Despacio, Epstein fue pasando de una imagen a otra. Los minutos transcurrieron lentamente. Al cabo de lo que pareció una eternidad, examinó la segunda placa y después pasó a la tercera. Casi de inmediato se detuvo y se concentró en una pequeña mancha en particular. La estuvo mirando un buen rato. Luego se levantó y dejó la lupa. Estaba radiante, y su expresión había cambiado hasta tal punto que O'Brien se sobresaltó.

– ¿Qué pasa? -preguntó.

– ¡Es increíble! -jadeó ella-. Creo que ya sé qué es lo que tenemos entre manos. De repente todo cobra sentido.

– ¿El qué? -preguntaron Gideon y Tom a la vez.

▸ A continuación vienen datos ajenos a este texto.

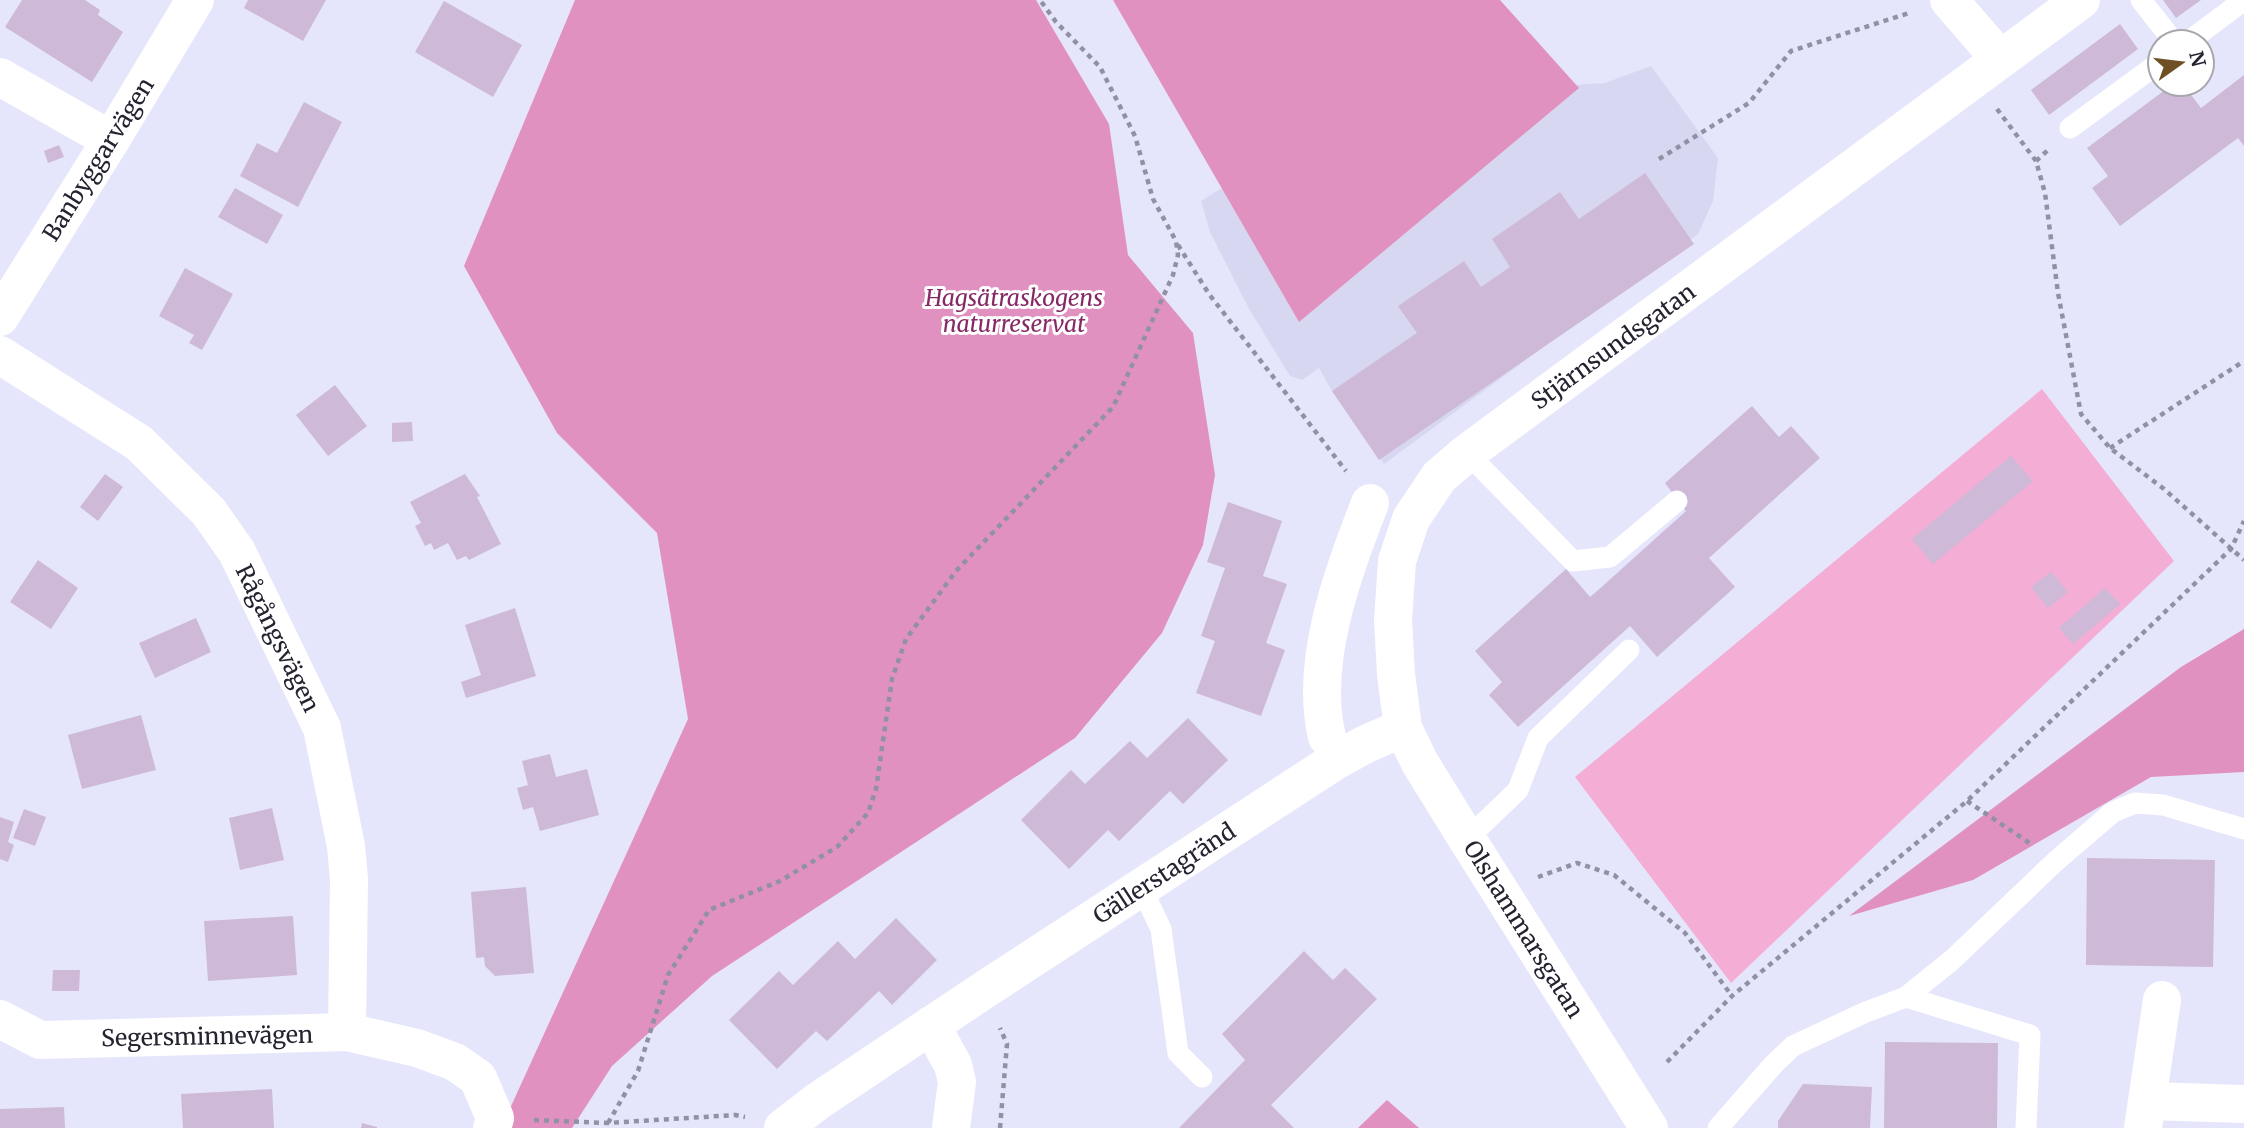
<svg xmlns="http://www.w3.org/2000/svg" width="2244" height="1128" font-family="Merriweather,serif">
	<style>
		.built { fill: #d7d7f1 }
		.green { fill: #f4aed5 }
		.forest { fill: #e191bf }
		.building { fill: #ceb9d9 }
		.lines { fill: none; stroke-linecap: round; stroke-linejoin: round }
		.path { stroke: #9091a3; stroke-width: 4.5; stroke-dasharray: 5 5; stroke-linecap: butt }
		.lane { stroke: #fff; stroke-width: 21 }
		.street { stroke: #fff; stroke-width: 38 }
		.labels { text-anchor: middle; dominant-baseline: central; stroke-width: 6; stroke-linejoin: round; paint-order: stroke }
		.street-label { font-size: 23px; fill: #242431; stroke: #fff }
		.park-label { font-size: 23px; font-style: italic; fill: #862a66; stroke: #fff }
	</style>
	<rect width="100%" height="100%" fill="#e5e6fc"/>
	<!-- built -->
	<polygon class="built" points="1651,66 1718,158 1713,201 1698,234 1384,464 1332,391 1319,368 1302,380 1290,376 1248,307 1210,232 1201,201 1279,153 1427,95 1605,83"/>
	<!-- green -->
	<polygon class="green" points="2042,389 2174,561 1731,983 1575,777"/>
	<!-- forest -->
	<g class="forest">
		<polygon points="575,0 1036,0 1109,124 1128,255 1193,333 1215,475 1203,545 1162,633 1075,738 712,976 612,1066 572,1128 501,1128 688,719 657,533 557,433 464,266"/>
		<polygon points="1113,0 1500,0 1579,88 1299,322"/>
		<polygon points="2244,629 2244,772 2151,777 1973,880 1849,916 2181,667"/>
		<polygon points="1387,1100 1419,1128 1358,1128"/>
	</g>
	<!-- building -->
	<g class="building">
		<polygon points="22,0 85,0 100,10 98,15 123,32 92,82 5,27"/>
		<polygon points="248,0 326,0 303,41 244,8"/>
		<polygon points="2163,0 2201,0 2176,18"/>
		<polygon points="444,1 522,45 493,97 415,52"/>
		<polygon points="2120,24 2138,49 2049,115 2031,90"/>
		<polygon points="2244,75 2244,146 2238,138 2120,226 2092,188 2108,176 2087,148 2173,84 2183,84 2201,108"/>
		<polygon points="304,102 342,122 298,207 240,176 257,143 277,153"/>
		<polygon points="59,145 64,157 48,163 44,151"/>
		<polygon points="1645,173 1694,244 1379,460 1332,391 1417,333 1398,306 1464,261 1481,287 1510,267 1492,239 1560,192 1579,219"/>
		<polygon points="235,188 283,215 267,244 218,217"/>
		<polygon points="185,268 233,294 202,350 189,343 194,335 159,316"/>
		<polygon points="335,385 367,426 328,456 296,415"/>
		<polygon points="1752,406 1779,437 1791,426 1820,458 1709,558 1735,587 1657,657 1630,626 1518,727 1489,695 1502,682 1475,651 1566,569 1590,597 1596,592 1686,511 1665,483"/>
		<polygon points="412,422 413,441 392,442 392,423"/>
		<polygon points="2011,456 2033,481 1933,564 1912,539"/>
		<polygon points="105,474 123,487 98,521 80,507"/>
		<polygon points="465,474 480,496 477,497 501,544 469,560 466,556 457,560 448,543 434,550 431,543 425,546 415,526 421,523 410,502"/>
		<polygon points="1228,502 1282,521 1263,576 1287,584 1266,643 1285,650 1261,716 1196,693 1215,641 1201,636 1225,568 1207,562"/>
		<polygon points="38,560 78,588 51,629 10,602"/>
		<polygon points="2051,572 2068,592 2048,608 2031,587"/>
		<polygon points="2105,588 2120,604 2073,644 2059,628"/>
		<polygon points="515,608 536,676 466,698 461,682 481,675 465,625"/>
		<polygon points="196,618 211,652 155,678 139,643"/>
		<polygon points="141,715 156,770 82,789 68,735"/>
		<polygon points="1188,718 1228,760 1183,804 1170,791 1119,841 1108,830 1069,869 1021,820 1071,770 1085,784 1130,741 1147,758"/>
		<polygon points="550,754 556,777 587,769 599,815 540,831 533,807 523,810 517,788 528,785 522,761"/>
		<polygon points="272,808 284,860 240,870 229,818"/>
		<polygon points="24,809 46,817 35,846 13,838"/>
		<polygon points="0,817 14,822 8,842 14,845 8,862 0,859"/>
		<polygon points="2087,858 2215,860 2213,967 2086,965"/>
		<polygon points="526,887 534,973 495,976 485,966 484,957 476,958 471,892"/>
		<polygon points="293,916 297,975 208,981 204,921"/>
		<polygon points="896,918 937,960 892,1005 879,991 827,1041 816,1031 777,1069 729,1020 779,971 793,985 838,941 855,959"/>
		<polygon points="1304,951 1333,980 1345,968 1377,999 1271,1105 1294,1128 1179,1128 1245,1060 1222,1034"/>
		<polygon points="53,970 80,970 79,991 52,991"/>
		<polygon points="1885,1042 1998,1043 1997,1128 1884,1128"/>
		<polygon points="1803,1084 1872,1087 1870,1128 1778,1128 1778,1121"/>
		<polygon points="272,1089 274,1128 183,1128 181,1094"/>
		<polygon points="64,1107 65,1128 0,1128 0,1109"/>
		<polygon points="362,1123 377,1127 377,1128 361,1128"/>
	</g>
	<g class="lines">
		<!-- path -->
		<g class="path">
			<polyline points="1997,109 2036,161 2045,193 2058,293 2081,414 2110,448 2164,489 2244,560"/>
			<polyline points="1659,159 1749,103 1791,51 1912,12"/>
			<polyline points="2036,161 2048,150"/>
			<polyline points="1178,245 1209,294 1346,471"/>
			<polyline points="2110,448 2244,361"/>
			<polyline points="1967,801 2031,844"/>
			<polyline points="1538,877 1577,863 1614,875 1685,933 1732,996"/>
			<polyline points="1667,1062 1732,996 1967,801 2231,549 2244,521"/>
			<polyline points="534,1120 608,1123 735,1115 745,1117"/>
			<polyline points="608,1123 638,1071 668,975 709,910 780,881 837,847 868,813 876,789 892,679 906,639 956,571 1113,407 1173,275 1178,255 1176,241 1153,199 1135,136 1100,67 1056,22 1040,0"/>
			<polyline points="1000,1128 1007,1044 1000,1028"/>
		</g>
		<!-- lane -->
		<g class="lane">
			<polyline points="2141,0 2174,42"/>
			<polyline points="2188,42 2244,0"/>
			<polyline points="2070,128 2160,62"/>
			<polyline points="1467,453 1573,561 1610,557 1677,501"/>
			<polyline points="1467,839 1518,790 1538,738 1629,650"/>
			<polyline points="1142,889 1161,929 1178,1053 1202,1077"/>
			<polyline points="1906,997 1952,960 2056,861 2113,812 2135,803 2163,805 2244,829"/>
			<polyline points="1718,1128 1774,1064 1793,1046 1866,1012 1906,997 2030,1035 2026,1128"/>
		</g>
		<!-- street -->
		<g class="street">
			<polyline points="1949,0 2000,59"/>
			<polyline points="0,77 111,140"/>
			<polyline points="0,317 111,140 195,0"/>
			<polyline points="0,355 139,443 209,512 237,552 322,728 346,846 349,879 347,1032"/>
			<path d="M1327,737C1309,662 1343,573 1370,503"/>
			<polyline points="0,1019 40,1040 347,1032 417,1048 455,1062 478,1078 495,1118 492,1128"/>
			<polyline points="931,1025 953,1065 957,1082 951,1128"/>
			<polyline points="2148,1101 2244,1104"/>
			<polyline points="783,1128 818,1101 984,990 1335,761 1366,744 1403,728"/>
			<polyline points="1649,1128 1467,839 1420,763 1403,728 1396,674 1393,621 1397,561 1411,519 1439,477 1467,453 2081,0"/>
			<polyline points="2143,1128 2162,1000"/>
		</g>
	</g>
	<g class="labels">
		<!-- street labels -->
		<g class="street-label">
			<text transform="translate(98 159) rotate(-58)">Banbyggarvägen</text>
			<text transform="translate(1613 346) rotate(-36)">Stjärnsundsgatan</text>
			<text transform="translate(278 638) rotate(64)">Rågångsvägen</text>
			<text transform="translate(1164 873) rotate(-33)">Gällerstagränd</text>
			<text transform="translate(1524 929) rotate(58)">Olshammarsgatan</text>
			<text transform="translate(207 1036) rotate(-1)">Segersminnevägen</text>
		</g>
		<!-- park labels -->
		<g class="park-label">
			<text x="1014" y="297">Hagsätraskogens<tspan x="1014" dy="26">naturreservat</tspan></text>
		</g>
	</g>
	<!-- north arrow -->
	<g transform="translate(2181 63) rotate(76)"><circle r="33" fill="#ffffff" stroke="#a7a7ad" stroke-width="2"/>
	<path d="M0-5L12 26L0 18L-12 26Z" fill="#6e5024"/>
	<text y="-10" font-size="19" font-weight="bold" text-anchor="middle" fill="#242431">N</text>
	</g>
</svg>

Epstein sonrió abiertamente.

– ¿De verdad queréis saberlo?

– Vamos, Epstein, no te andes con juegos. -O'Brien vio que a su amiga le brillaban los ojos. Nunca la había visto tan entusiasmada.

– Solo es una suposición -les advirtió-, pero con fundamento. Es la única que encaja con los datos que me habéis dado y con esta cosa tan extraña que veo en las radiografías.

– ¿Qué es? -quiso saber O'Brien, en tono apremiante.

Ella le entregó la lupa.

– ¿Ves esto de aquí, lo que parece un pequeño trozo de alambre doblado?

O'Brien se inclinó, lupa en mano, y miró. Se trataba de un fragmento de alambre de unos nueve milímetros de longitud, de grosor medio, retorcido de forma irregular.